California sues Huntington Beach over ‘blatant and blatantly illegal’ voter ID law

Everyone who voted received a sticker at the Civic Center polling place in Huntington Beach on Tuesday, November 3, 2020.

(Raul Roa/Staff Photographer)

California sues Huntington Beach over ‘blatant and blatantly illegal’ voter ID law

Elections 2024, California politics

Laura J. Nelson

April 15, 2024

California

has

South Huntington Beach

on Monday

claiming that

that of the city

The new law requiring voters to show photo ID violates state law.

The 320-page lawsuit, filed Monday in Orange County Superior Court, accuses Huntington Beach of violating the California Constitution and the state election code over a new charter amendment that requires voters to show photo identification at local elections starting in 2026.

Huntington Beach has argued that the city charter gives local officials the authority to handle municipal issues, including local elections. In addition to the photo identification requirement, the amendment requires Huntington Beach to provide 20 in-person polling places and monitor ballot drop boxes.

Atty. Gen.
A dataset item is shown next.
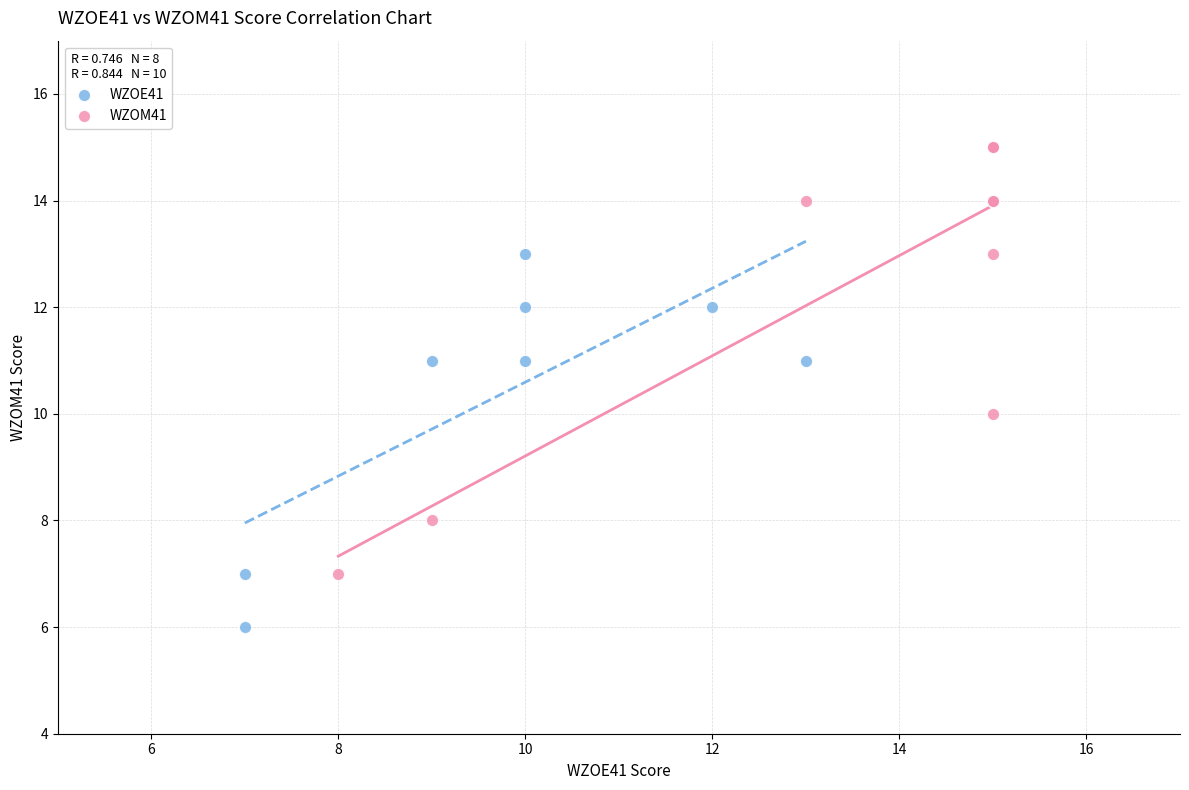

Which series contains the lowest Y value?

WZOE41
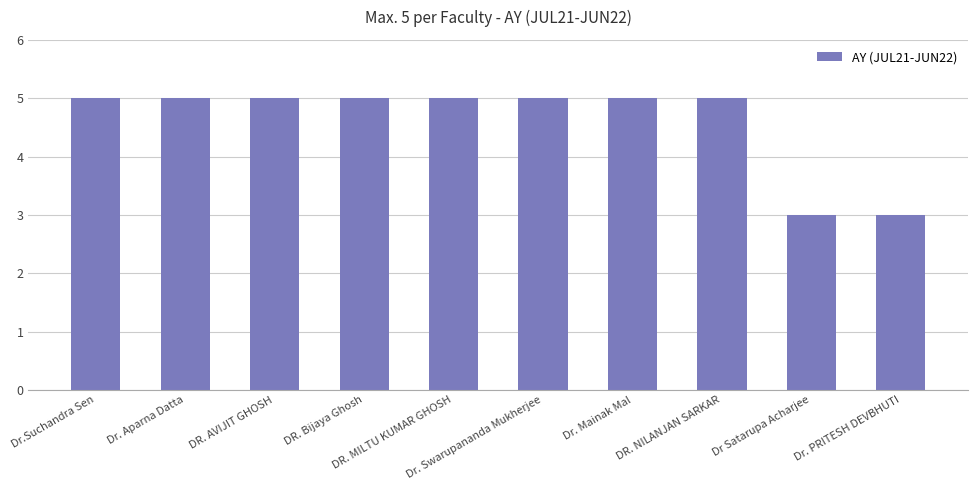

What is the maximum value shown in the chart?

5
Rob Bonta said Monday that Huntington Beach’s charter does not exempt the city from following state laws governing voter registration and election integrity. The photo ID requirement “is not only misleading, it is downright illegal,” Bonta said at a news conference in downtown Los Angeles.
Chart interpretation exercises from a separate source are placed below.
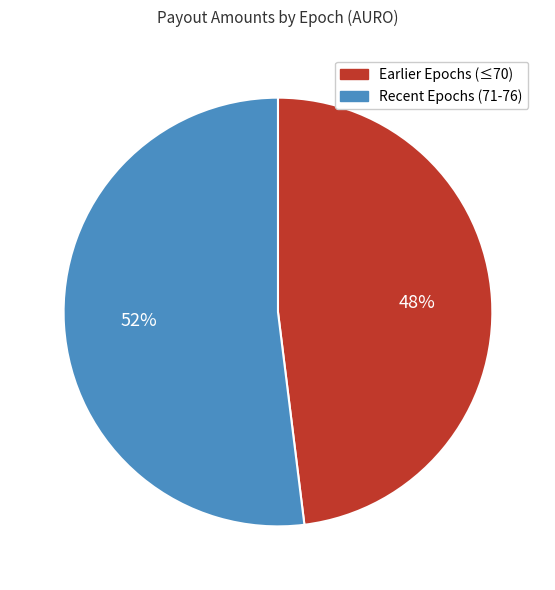

To the nearest percent, what portion does Earlier Epochs (≤70) represent?

48%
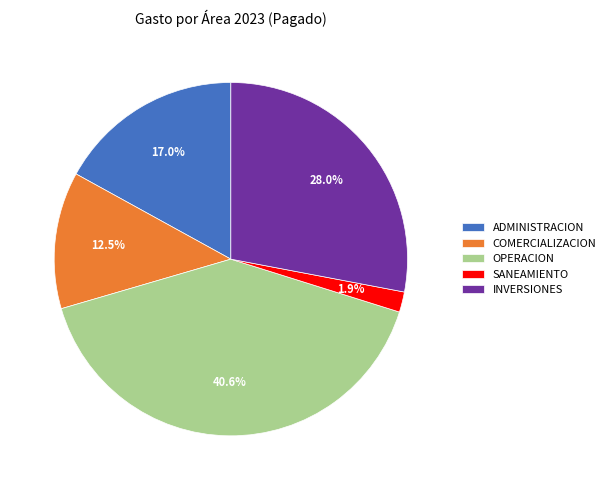

What is the largest slice in the pie chart?

OPERACION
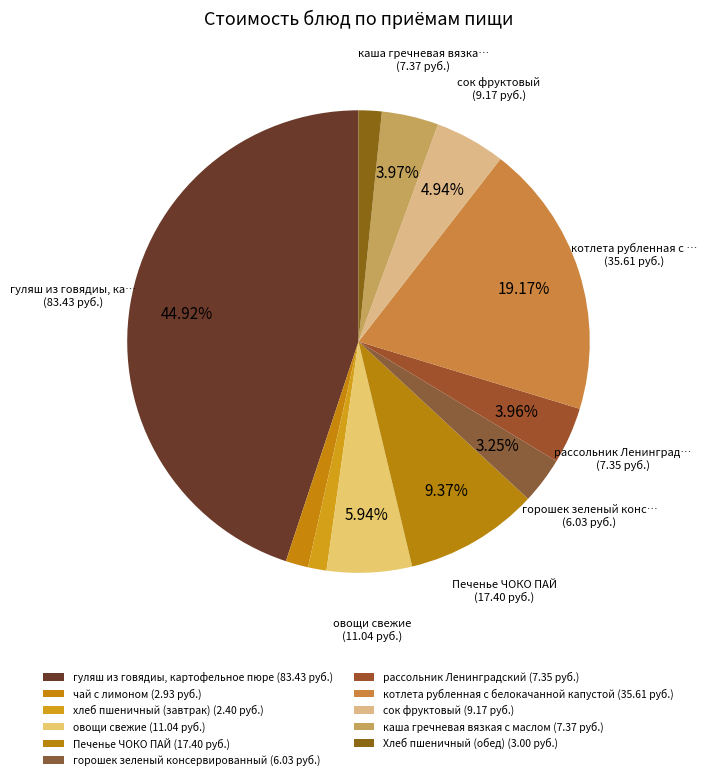

How many slices are in this pie chart?

11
“They have vastly overestimated the authority they think they have,” said Bonta, a Democrat. “They deliberately broke the law, they brazenly broke the law. … They know exactly what they’re doing, and they’re doing it anyway.”

Huntington Beach voters approved the proposal

new

law by passing Measure A on the March 5 ballot, with 53.4% ​​support. Michael Gates, Huntington Beach’s city attorney, said in a statement that “the people of Huntington Beach have made their voices heard clearly on this issue.”

“The city will vigorously uphold and defend the will of the people,” Gates said.

Bonta’s lawsuit is the latest clash between California and Huntington Beach, which has put itself in the crosshairs of the state legislature and the nation’s culture wars since the start of the COVID-19 pandemic.

For the past four years, officials have worked in the conservative resort town

have stated

the Huntington Beach

a “no mask and no vaccine mandate” city, sued the state over zoning to add housing and a “sanctuary city” immigration law, created a

new

panel to screen children’s books at the city library for sexual content and approved the voter ID measure for the March ballot despite threats of a lawsuit.

After the Huntington Beach City Council began discussing the voter ID measure last fall, Bonta and Secretary of State Shirley N. Weber, California’s top elections official, warned in a letter to city officials that the measure was illegal and could lead to a lawsuit to lead.

California law requires voters to verify their identity when registering to vote and imposes criminal penalties for fraudulent registration, Bonta and Weber wrote. The state does not require photo ID at the polls, but does require voters to provide their name and address.

The

Huntington Beach

The City Council voted 4-3 in October to place the voter ID law on the March ballot.

City

Council members Tony Strickland and Gracey Van Der Mark, who supported the measure, wrote in their voting argument that “extreme policies” allowing noncitizens to vote “have spread” and that the measure would “protect Huntington Beach’s elections forever.” .

Three

City

Council members who opposed the measure said the city’s elections, overseen by the Orange County Registrar of Voters,

already

was safe and that Huntington Beach was unwilling to oversee its own elections.

Weber, a Democrat, said Monday that her office is investigating claims of voter fraud and “has not found it to be true that California, nor any other state, is suffering from a tremendous amount of fraud.”

The voter ID measure “is really a solution in search of a problem,” Weber said.

A Huntington Beach resident filed a lawsuit in November to block the voter ID card. The ACLU of Southern California and Disability Rights California filed documents in support of the lawsuit, arguing that voter ID laws impose heavy burdens on Black, Latino and low-income voters.

Orange County Superior Court Judge Nick Dourbetas declined to block the measure from appearing on the ballot, but wrote in his December ruling that if the measure passes “and if its implementation raises a question of constitutionality, it moment may be appropriate for judicial review. .”

Bonta warned Huntington Beach last fall that there was another facet of the charter change to watch

mood

dropboxes

for mail-in ballots

may also violate state law.

The state’s lawsuit

Submitted Monday

does not mention drop boxes. Bonta said state officials will look at how the

Huntington Beach

The law is being implemented to ensure that it does not conflict with a

law prohibiting a ban

taking photographs, videos or otherwise recording voters at polling places or

bee

ballot boxes “with the intent to deter any person from voting.”